Angélica ainda passou por Campinas, Brasília, e no Sesi, de São Paulo. No ano passado, voltou ao Praia Clube:
— No passado, recebi o convite para retornar aqui para Uberlândia (MG). Foi um convite muito especial, porque eu vi o nascer dessa equipe e voltei no momento que a equipe já tinha subido totalmente de patamar, que tinha se tornado uma das mais tradicionais, mais vencedoras da Superliga. Então, foi muito especial poder retornar para um projeto que eu vi nascendo. E esse ano eu tive a oportunidade de renovar o contrato, permanecer aqui.
Além do clube, a atleta também tem um carinho muito especial com a cidade mineira, onde reside junto com marido.
— Mesmo quando eu estou jogando em outras equipes, a casa que eu volto é em Uberlândia. Eu sou casada, o meu marido é daqui também. Então, eu tenho um carinho muito grande não só pelo clube, como também pela cidade, que me acolheu.
DIFICULDADE DE SER ATLETA NO BRASIL
Algumas pessoas que acompanham o esporte na televisão, acreditam que não haja grandes dificuldades em exercer a função. No entanto, a visão utópica se difere da realidade.

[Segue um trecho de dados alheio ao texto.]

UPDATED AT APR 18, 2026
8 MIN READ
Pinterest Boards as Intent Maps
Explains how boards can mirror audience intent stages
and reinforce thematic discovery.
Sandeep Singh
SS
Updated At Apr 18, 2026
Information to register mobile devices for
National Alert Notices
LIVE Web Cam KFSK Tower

— Tenho consciência de que eu jogo um esporte onde nós somos privilegiadas. Hoje o vôlei é o segundo esporte do país. Então, no profissional, no principal campeonato dentro do Brasil, eu sei que sou uma privilegiada. Mas eu também vejo o contexto esportivo nacional de uma outra forma. Eu acho que é uma vida completamente instável, porque a gente depende do ano que a gente atuou para ter um contrato para a temporada seguinte. Tem times que têm uma estrutura muito ruim, tem times que não pagam, que ficam devendo, mesmo grandes equipes. Acho que isso é uma baita dificuldade que os atletas, do modo geral, enfrentam — explica.

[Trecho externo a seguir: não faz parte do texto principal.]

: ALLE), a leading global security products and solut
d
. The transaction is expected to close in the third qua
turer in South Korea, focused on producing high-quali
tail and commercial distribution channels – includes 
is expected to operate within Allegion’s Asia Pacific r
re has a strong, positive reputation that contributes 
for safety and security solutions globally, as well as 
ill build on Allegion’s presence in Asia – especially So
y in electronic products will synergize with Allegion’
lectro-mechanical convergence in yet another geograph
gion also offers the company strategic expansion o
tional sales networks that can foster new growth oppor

Além disso, Angélica também destaca a preocupação dos atletas com o pós-carreira, com a aposentadoria. Mesmo neste período, não há uma estabilidade garantida.

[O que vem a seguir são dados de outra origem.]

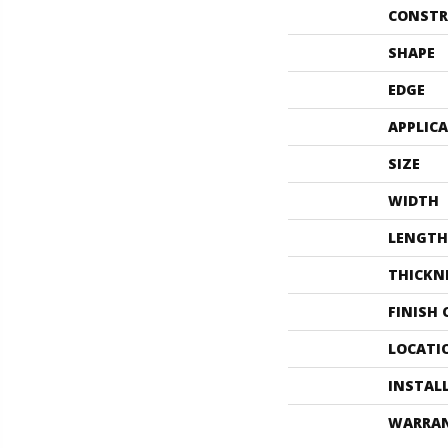
CONSTR
SHAPE
EDGE
APPLIC
SIZE
WIDTH
LENGTH
THICKN
FINISH
LOCATI
INSTAL
WARRA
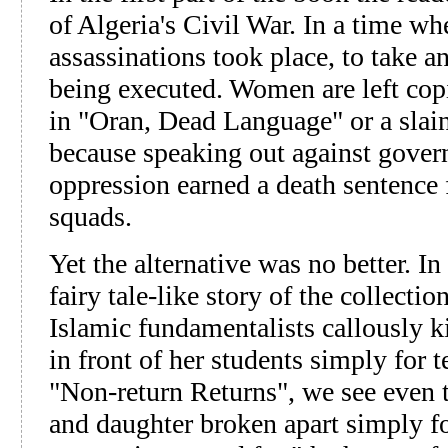
of Algeria's Civil War. In a time w
assassinations took place, to take an
being executed. Women are left cop
in "Oran, Dead Language" or a slai
because speaking out against gover
oppression earned a death sentence
squads.
Yet the alternative was no better. I
fairy tale-like story of the collect
Islamic fundamentalists callously ki
in front of her students simply for 
"Non-return Returns", we see even
and daughter broken apart simply for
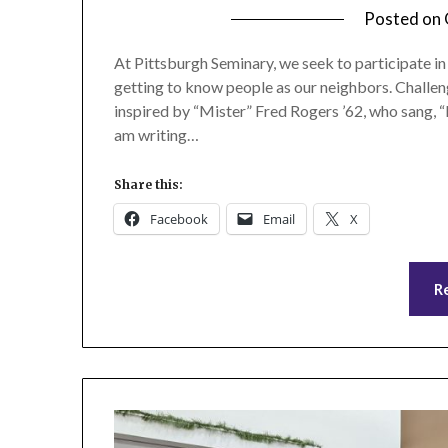
Posted on
At Pittsburgh Seminary, we seek to participate i
getting to know people as our neighbors. Challe
inspired by “Mister” Fred Rogers ’62, who sang, “I
am writing…
Share this:
Facebook
Email
X
R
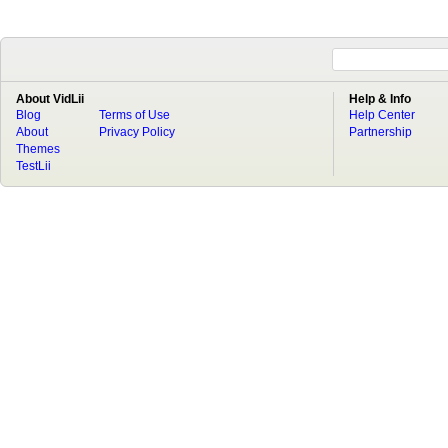
About VidLii
Help & Info
Blog
Terms of Use
Help Center
About
Privacy Policy
Partnership
Themes
TestLii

— Acho que essa parte de incentivo fiscal, de benefício para o atleta, ainda é muito falha. Não se tem nada muito firme para o pós-carreira do atleta. Eu brinco que quem faz esporte no Brasil é um guerreiro, porque em alguns momentos, principalmente nos esportes individuais, que dependem de patrocinadores mais específicos, tem momentos que é muito difícil. O país está vivendo uma crise, onde o investidor corta no esporte. O esporte dá disciplina para crianças, dá responsabilidade, mas é mais fácil cortar a verba do esporte. Nós somos muito carentes, apesar de ser um país com muito atleta bom. A região Sul fornece muitos atletas para o Brasil inteiro. Mas somos muito carentes nessa parte de infraestrutura.